--- START ---
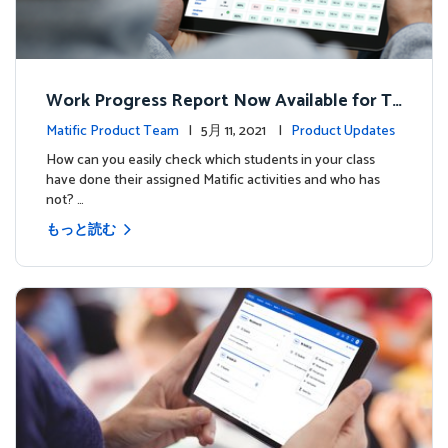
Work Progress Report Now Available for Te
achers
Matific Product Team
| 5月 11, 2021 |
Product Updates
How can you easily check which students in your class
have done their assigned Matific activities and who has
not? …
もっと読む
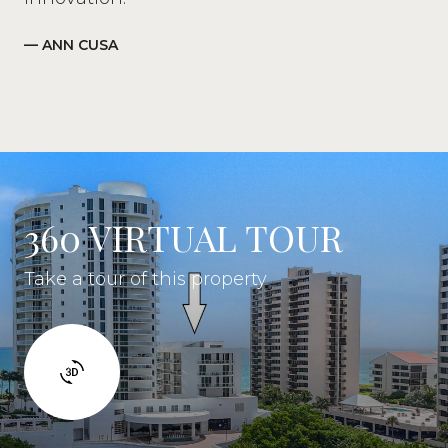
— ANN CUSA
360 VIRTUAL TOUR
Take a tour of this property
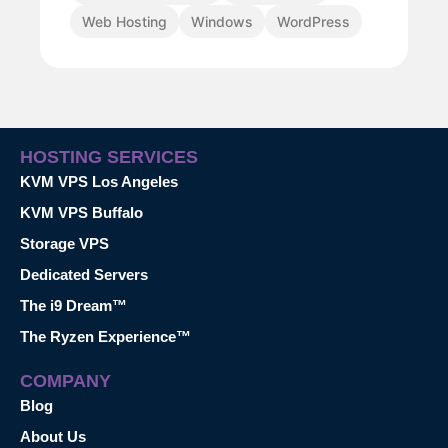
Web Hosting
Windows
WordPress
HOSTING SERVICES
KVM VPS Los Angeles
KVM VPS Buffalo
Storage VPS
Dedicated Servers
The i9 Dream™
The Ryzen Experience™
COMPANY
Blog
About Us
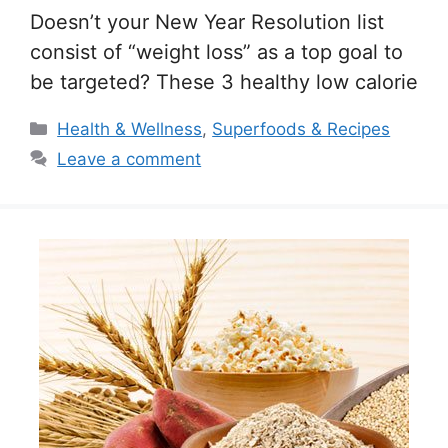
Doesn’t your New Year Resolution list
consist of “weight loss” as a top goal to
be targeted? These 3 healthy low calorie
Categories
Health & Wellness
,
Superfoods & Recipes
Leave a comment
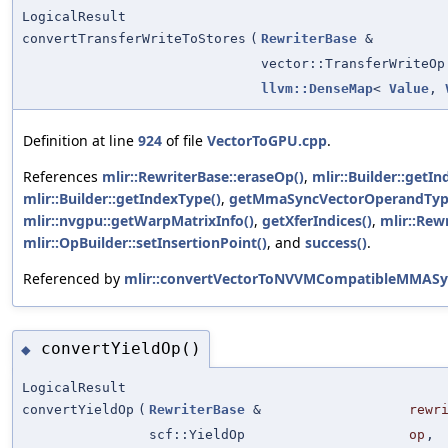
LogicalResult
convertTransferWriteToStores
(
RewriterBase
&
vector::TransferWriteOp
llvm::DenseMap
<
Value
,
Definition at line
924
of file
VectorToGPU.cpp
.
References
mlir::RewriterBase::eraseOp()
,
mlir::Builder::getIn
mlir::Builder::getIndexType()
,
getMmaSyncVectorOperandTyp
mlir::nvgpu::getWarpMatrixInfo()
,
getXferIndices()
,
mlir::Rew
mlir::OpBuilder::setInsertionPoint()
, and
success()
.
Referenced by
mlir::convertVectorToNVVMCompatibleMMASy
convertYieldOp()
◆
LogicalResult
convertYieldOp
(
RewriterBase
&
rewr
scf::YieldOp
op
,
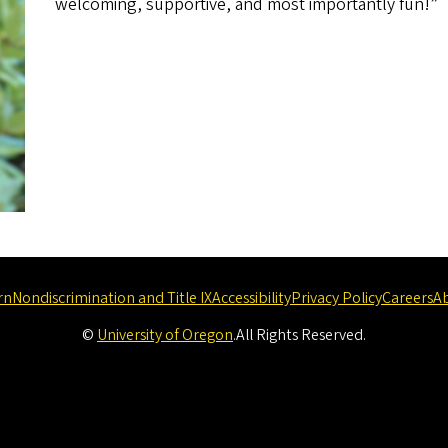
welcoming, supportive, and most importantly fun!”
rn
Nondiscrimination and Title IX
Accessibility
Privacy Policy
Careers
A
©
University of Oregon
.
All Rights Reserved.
--- END ---
--- START ---
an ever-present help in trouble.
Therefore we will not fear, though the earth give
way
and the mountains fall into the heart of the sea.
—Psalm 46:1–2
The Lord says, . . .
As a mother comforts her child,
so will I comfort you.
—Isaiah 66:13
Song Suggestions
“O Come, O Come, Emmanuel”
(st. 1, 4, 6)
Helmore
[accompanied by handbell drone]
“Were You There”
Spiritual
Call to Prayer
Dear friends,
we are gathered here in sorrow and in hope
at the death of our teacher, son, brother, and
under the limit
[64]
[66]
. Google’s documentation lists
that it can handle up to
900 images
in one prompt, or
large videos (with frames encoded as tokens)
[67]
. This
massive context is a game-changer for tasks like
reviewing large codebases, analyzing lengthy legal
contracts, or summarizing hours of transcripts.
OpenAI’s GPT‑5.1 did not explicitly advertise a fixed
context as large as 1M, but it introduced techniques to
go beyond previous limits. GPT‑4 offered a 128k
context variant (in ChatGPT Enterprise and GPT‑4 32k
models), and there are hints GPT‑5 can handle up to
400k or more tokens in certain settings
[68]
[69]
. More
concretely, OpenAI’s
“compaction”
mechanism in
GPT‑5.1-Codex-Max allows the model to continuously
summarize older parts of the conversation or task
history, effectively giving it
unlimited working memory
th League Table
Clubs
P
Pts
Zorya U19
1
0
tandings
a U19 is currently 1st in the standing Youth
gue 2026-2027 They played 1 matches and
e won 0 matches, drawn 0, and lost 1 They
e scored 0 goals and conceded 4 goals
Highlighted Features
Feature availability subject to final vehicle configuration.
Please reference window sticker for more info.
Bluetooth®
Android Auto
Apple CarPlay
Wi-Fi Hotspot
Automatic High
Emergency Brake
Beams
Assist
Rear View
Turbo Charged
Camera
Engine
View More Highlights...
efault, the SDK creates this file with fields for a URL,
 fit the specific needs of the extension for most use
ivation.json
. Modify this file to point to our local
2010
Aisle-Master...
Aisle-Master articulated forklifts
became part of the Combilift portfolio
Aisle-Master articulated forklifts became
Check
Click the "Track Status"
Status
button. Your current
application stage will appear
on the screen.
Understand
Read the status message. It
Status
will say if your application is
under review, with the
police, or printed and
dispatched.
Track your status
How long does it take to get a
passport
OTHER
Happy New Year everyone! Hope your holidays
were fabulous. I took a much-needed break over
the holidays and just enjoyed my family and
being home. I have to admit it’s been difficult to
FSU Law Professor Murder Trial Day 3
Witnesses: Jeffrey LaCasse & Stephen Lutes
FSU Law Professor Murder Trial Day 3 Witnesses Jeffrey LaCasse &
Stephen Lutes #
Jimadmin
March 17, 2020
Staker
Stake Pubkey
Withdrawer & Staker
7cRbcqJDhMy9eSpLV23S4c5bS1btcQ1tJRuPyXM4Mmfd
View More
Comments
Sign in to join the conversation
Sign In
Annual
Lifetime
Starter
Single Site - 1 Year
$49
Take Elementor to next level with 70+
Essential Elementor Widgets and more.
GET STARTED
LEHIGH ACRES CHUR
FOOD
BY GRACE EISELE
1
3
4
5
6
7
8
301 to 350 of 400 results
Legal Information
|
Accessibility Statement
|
--- END ---
--- START ---
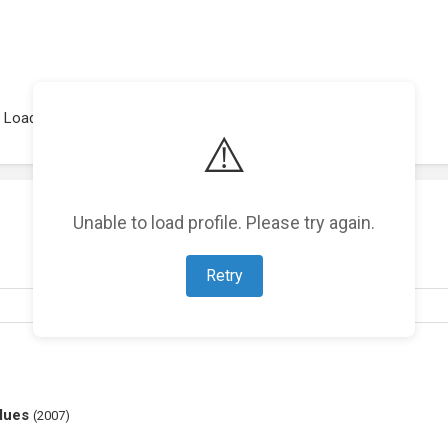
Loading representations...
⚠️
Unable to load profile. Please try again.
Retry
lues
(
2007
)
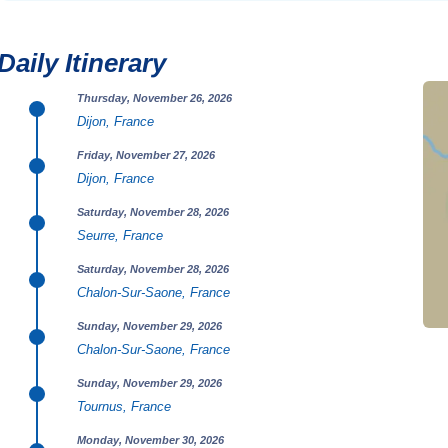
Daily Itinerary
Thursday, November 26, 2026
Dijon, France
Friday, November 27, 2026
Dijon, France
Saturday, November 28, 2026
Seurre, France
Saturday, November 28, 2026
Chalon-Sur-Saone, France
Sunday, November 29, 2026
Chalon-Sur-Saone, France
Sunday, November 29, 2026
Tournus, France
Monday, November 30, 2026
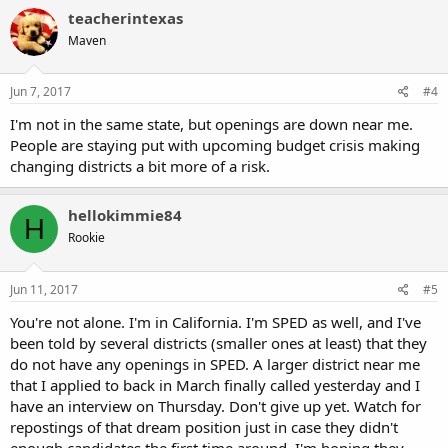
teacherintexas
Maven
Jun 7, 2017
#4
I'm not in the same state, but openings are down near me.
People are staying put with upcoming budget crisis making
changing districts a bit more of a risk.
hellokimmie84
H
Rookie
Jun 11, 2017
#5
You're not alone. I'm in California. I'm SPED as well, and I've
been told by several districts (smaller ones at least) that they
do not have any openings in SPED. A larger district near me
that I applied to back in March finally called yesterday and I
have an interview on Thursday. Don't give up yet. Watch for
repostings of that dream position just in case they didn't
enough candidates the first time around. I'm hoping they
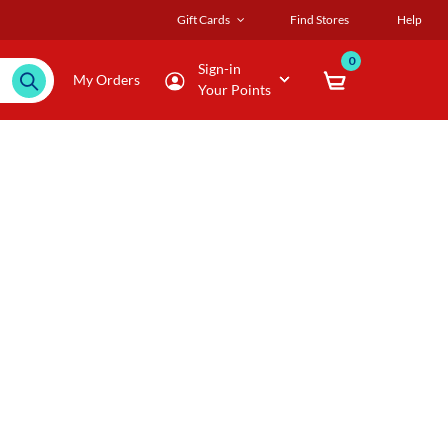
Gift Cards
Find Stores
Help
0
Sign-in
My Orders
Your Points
--- END ---
**What needs to be done:**
Copy out the lines of the entries from the one containing "Daily Itinerary" through the one containing "Monday, November 30, 2026", including both of those lines, with each line reproduced unchanged.

**Expected answer:**
Daily Itinerary
Thursday, November 26, 2026
Dijon, France
Friday, November 27, 2026
Dijon, France
Saturday, November 28, 2026
Seurre, France
Saturday, November 28, 2026
Chalon-Sur-Saone, France
Sunday, November 29, 2026
Chalon-Sur-Saone, France
Sunday, November 29, 2026
Tournus, France
Monday, November 30, 2026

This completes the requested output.